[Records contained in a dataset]
☆ ☆ ☆ ☆ ☆ ☆ ☆

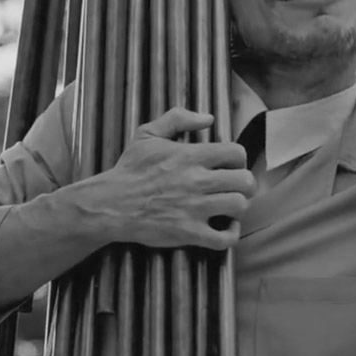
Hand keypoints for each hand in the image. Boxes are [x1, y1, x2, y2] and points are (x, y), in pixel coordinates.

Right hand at [61, 108, 254, 250]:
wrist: (110, 204)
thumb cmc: (129, 171)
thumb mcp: (147, 134)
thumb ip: (178, 118)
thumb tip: (206, 118)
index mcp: (190, 156)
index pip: (237, 153)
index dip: (239, 159)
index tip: (232, 166)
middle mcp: (197, 181)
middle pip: (245, 181)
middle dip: (245, 184)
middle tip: (235, 188)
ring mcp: (194, 208)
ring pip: (239, 206)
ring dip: (239, 207)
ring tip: (230, 207)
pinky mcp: (189, 233)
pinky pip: (225, 238)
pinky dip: (231, 234)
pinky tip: (224, 228)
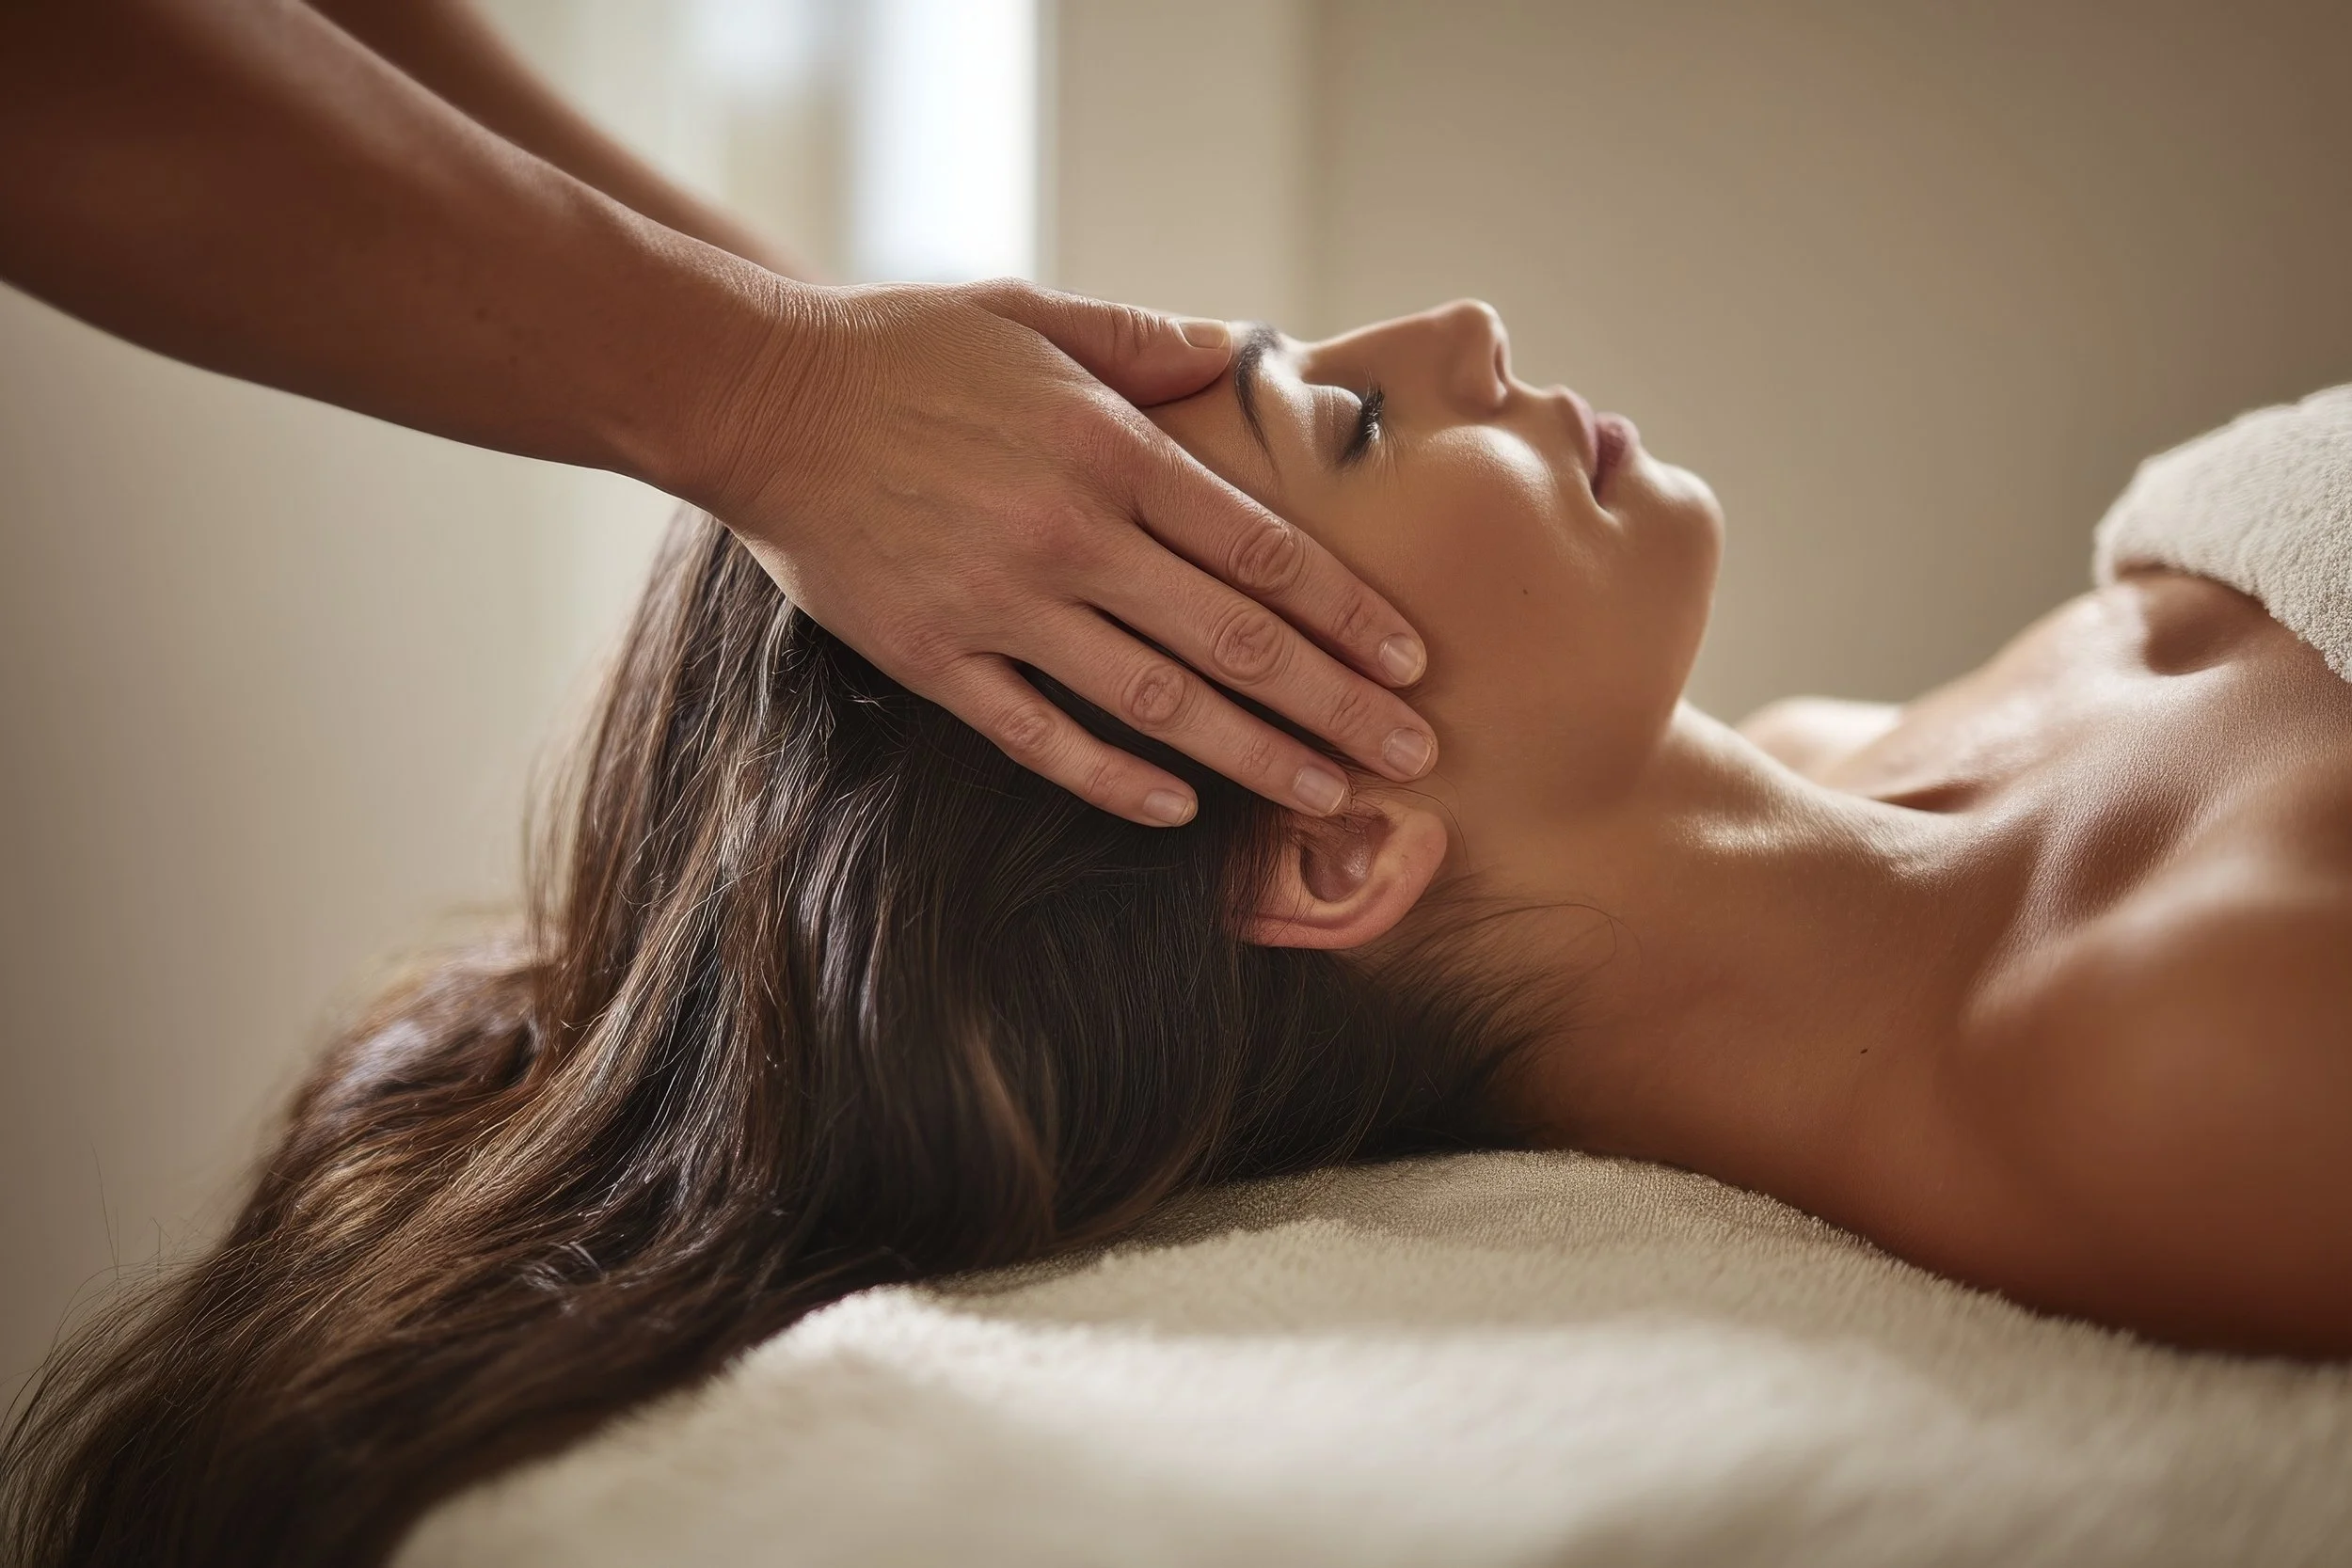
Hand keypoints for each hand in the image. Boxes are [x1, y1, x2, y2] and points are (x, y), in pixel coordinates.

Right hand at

☆ ☆ ☆ ☆ ☆ ☆ ☆

• [INSTRUCTIONS TO FOLLOW]: Print every entry exactly. Pictures are not part of the copy.

• [TASK RESPONSE]:
Hand keypoints for each hand in the image. Boxes are [x1, y1, x2, y2] and points are (x, y), in pixel coordinates.

Right hand at [61, 108, 254, 250]:
wrist: (110, 204)
thumb cmc: (129, 171)
thumb mcp: (147, 134)
thumb ip: (178, 118)
thumb tip: (206, 118)
index mcp: (190, 156)
index pip: (237, 153)
index dip: (239, 159)
index tip: (232, 166)
middle mcp: (197, 181)
middle pip: (245, 181)
middle dip: (245, 184)
middle tip: (235, 188)
ring mcp: (194, 208)
ring pip: (239, 206)
ring dip: (239, 207)
ring tip: (230, 207)
pinky mcp: (189, 233)
pinky pip: (225, 238)
pinky dip: (231, 234)
pinky tip: (224, 228)
Hand keypoints for each hand in the image. Boxes are [x1, y1, x2, y2] and points are (x, y), in pixel coordinates.

Right hand at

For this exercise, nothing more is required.